Let A and B be two random sets. Prove that A $\times" alt="\times" /> B (B $\cap" alt="\cap" /> C) = (A $\times" alt="\times" /> B) $\cap" alt="\cap" /> (A $\cap" alt="\cap" /> C) by putting in the element (x,y)
• Aug 27th 2009, 04:31 AM
Defunkt
Sort of difficult to see what you want to prove like this...

Did you mean: $A \times (B \times C) = (A \times B) \times (A \times C)$ ?
• Aug 27th 2009, 05:09 AM
The Lama
Sorry about that. Didn't know how to handle the LaTex-codes right. But I think know what's going on now.

But yes, that was what I meant. The book wants me to prove the equivalence by putting in the elemet (x,y) into that.
• Aug 27th 2009, 06:32 AM
Plato
LaTex Help:
$$A \times \left( {B \times C} \right) \ne \left( {A \times B} \right) \times \left( {A \times C} \right)$$ gives $A \times \left( {B \times C} \right) \ne \left( {A \times B} \right) \times \left( {A \times C} \right)$.

Why? $A \times \left( {B \times C} \right)$ is a set of triples.
Whereas, $\left( {A \times B} \right) \times \left( {A \times C} \right)$ is a set of pairs made up of pairs.
• Aug 27th 2009, 07:17 AM
The Lama
Ok, this is how the question looks like and what the key says.

$A \times (B \cap C) = (A \times B) \cap (A \times C)$

Let (x,y) be a random element in $A \times (B \cap C)$
Then we have that X $\epsilon$ A and y $\epsilon$ B $\cap$C which give y $\epsilon$ B and y $\epsilon$C.

(x,y) $\epsilon$ A x B and (x,y) $\epsilon$ A x C so (x,y) $\epsilon$ (A x B) $\cap$ (A x C)
and now we can prove that (A x B) $\cap$ (A x C) $\subseteq$ A x (B $\cap$ C).
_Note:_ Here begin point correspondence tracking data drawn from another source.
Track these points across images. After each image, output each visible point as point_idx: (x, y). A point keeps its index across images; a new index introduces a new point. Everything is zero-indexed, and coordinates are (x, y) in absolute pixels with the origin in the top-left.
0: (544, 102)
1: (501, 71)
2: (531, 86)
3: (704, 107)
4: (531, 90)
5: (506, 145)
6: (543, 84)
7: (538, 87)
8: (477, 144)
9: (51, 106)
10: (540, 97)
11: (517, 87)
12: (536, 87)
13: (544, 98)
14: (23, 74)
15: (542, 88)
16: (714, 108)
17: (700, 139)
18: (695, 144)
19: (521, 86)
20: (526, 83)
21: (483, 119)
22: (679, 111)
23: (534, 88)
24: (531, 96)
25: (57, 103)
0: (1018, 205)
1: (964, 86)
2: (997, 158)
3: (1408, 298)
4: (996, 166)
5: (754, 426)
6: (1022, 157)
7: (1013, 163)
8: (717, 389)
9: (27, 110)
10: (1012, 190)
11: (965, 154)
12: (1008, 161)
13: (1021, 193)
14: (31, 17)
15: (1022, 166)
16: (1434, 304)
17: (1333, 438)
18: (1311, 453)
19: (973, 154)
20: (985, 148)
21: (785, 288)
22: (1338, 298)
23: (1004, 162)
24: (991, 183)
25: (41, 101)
But I don't get a grip over this. For example why do you have to put the x in A and the y in (B $\cap$C) and not the other way around?
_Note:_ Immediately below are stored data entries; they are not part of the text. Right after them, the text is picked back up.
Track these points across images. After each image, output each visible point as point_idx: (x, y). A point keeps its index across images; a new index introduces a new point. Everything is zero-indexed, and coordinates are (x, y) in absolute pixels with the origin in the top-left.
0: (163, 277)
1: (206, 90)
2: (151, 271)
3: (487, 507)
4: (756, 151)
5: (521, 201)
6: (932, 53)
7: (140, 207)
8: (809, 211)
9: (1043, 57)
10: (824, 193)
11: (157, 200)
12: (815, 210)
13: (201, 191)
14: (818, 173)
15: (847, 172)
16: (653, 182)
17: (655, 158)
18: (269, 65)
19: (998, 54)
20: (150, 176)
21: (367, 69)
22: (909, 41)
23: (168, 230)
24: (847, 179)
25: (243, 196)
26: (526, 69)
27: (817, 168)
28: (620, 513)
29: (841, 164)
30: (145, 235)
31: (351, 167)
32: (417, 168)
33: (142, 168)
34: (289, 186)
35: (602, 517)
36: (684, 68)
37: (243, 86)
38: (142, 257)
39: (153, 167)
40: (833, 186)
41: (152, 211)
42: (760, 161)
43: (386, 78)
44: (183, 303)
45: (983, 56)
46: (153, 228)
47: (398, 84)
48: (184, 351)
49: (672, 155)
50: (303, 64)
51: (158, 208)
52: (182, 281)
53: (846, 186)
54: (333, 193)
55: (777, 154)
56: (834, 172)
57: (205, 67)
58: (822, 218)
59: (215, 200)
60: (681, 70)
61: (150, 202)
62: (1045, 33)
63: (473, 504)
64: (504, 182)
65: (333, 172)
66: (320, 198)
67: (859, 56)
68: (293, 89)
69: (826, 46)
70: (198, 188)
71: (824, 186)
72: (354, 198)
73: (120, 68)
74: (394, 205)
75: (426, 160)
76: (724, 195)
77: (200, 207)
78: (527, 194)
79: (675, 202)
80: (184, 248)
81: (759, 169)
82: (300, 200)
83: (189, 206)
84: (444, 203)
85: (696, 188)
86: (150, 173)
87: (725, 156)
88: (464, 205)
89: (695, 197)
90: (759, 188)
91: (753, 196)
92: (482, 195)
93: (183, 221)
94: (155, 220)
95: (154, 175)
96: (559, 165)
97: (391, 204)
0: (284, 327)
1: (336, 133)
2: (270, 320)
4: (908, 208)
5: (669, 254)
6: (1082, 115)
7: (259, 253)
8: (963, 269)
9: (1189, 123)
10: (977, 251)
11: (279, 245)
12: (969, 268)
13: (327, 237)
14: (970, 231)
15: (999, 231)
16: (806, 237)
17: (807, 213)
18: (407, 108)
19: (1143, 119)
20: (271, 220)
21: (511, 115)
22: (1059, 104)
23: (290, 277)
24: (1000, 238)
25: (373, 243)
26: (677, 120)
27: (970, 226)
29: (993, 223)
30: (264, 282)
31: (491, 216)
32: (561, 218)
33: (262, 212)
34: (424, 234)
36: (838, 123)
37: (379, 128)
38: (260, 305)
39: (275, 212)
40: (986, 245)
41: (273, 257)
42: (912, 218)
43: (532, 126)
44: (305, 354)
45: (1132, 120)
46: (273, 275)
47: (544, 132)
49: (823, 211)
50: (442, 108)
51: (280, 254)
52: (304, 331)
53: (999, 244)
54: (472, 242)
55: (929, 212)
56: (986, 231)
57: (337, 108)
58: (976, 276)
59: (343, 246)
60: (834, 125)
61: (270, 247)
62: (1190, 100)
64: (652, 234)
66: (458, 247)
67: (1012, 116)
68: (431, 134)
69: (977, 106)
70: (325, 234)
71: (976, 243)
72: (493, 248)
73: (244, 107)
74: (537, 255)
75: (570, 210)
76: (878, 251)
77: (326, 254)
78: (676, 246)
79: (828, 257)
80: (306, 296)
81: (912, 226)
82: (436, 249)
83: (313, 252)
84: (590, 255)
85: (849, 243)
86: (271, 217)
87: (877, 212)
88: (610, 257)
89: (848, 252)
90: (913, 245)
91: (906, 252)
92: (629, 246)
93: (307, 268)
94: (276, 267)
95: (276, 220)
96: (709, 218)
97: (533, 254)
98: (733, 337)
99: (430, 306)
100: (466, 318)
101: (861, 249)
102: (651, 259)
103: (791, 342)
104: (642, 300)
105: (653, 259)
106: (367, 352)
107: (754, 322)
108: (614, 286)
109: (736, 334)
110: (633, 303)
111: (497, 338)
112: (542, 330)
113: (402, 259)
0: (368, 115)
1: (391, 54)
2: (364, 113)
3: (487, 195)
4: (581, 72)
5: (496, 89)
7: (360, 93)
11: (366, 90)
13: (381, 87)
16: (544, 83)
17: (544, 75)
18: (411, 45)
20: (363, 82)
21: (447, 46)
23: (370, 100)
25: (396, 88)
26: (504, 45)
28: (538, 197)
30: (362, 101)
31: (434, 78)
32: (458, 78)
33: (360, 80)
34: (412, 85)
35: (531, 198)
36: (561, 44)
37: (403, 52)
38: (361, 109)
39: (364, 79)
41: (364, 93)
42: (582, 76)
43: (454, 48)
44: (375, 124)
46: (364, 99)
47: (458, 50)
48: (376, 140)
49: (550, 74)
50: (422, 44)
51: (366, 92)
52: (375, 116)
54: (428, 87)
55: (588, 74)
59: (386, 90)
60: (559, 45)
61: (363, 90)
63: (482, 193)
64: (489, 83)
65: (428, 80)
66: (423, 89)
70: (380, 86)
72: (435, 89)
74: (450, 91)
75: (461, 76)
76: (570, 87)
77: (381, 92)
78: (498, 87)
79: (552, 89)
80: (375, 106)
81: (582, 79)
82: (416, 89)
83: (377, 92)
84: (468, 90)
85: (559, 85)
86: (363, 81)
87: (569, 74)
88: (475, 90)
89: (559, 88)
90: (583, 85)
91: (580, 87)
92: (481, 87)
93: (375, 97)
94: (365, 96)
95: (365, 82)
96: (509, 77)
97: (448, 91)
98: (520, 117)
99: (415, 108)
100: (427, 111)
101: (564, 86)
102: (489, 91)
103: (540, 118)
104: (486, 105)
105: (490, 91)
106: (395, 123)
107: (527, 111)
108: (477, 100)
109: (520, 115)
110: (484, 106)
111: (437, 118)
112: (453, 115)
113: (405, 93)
I would like to see this in a graphic 3D model so I could see what I was doing.
• Aug 27th 2009, 07:28 AM
Defunkt
Quote:

Originally Posted by The Lama
Ok, this is how the question looks like and what the key says.

$A \times (B \cap C) = (A \times B) \cap (A \times C)$

Let (x,y) be a random element in $A \times (B \cap C)$
Then we have that X $\epsilon$ A and y $\epsilon$ B $\cap$C which give y $\epsilon$ B and y $\epsilon$C.

(x,y) $\epsilon$ A x B and (x,y) $\epsilon$ A x C so (x,y) $\epsilon$ (A x B) $\cap$ (A x C)
and now we can prove that (A x B) $\cap$ (A x C) $\subseteq$ A x (B $\cap$ C).

But I don't get a grip over this. For example why do you have to put the x in A and the y in (B $\cap$C) and not the other way around?

I would like to see this in a graphic 3D model so I could see what I was doing.

You need to show $x \in A$ and $y \in {B \cap C}$ because that's simply the order of the cartesian product -- for example:

$X \times Y = \left\{ (x,y) : x \in X ; y \in Y\right\}$ While
$Y \times X = \left\{ (y,x) : y \in Y; x \in X\right\}$

And those are ordered pairs, so:
$(x,y) \neq (y,x) \Rightarrow X \times Y \neq Y \times X$

Also, your wording is a bit off... You should say "Let $(x,y) \in {A \times B}$", or "Let $(x,y)$ be some element in $A \times B$"; random is not quite the right word here!
• Aug 27th 2009, 07:29 AM
Plato
Quote:

Originally Posted by The Lama
(x,y) $\epsilon$ A x B and (x,y) $\epsilon$ A x C so (x,y) $\epsilon$ (A x B) $\cap$ (A x C)
and now we can prove that (A x B) $\cap$ (A x C) $\subseteq$ A x (B $\cap$ C).
But I don't get a grip over this. For example why do you have to put the x in A and the y in (B $\cap$C) and not the other way around?

More LaTex help.
$$(x,y)\in A\times (B\cap C)$$ gives $(x,y)\in A\times (B\cap C)$.

The is simply the way a cross product is defined.

$(x,y)\in W\times Z$ means $x\in W\text{ and }y\in Z$
• Aug 27th 2009, 08:51 AM
The Lama
Quote:

Originally Posted by Defunkt
Also, your wording is a bit off... You should say "Let $(x,y) \in {A \times B}$", or "Let $(x,y)$ be some element in $A \times B$"; random is not quite the right word here!

Alright. Thanks. I just tried to translate it as best I could from a swedish compendium.

yea. x and $\times$. Got a bit lazy there I guess.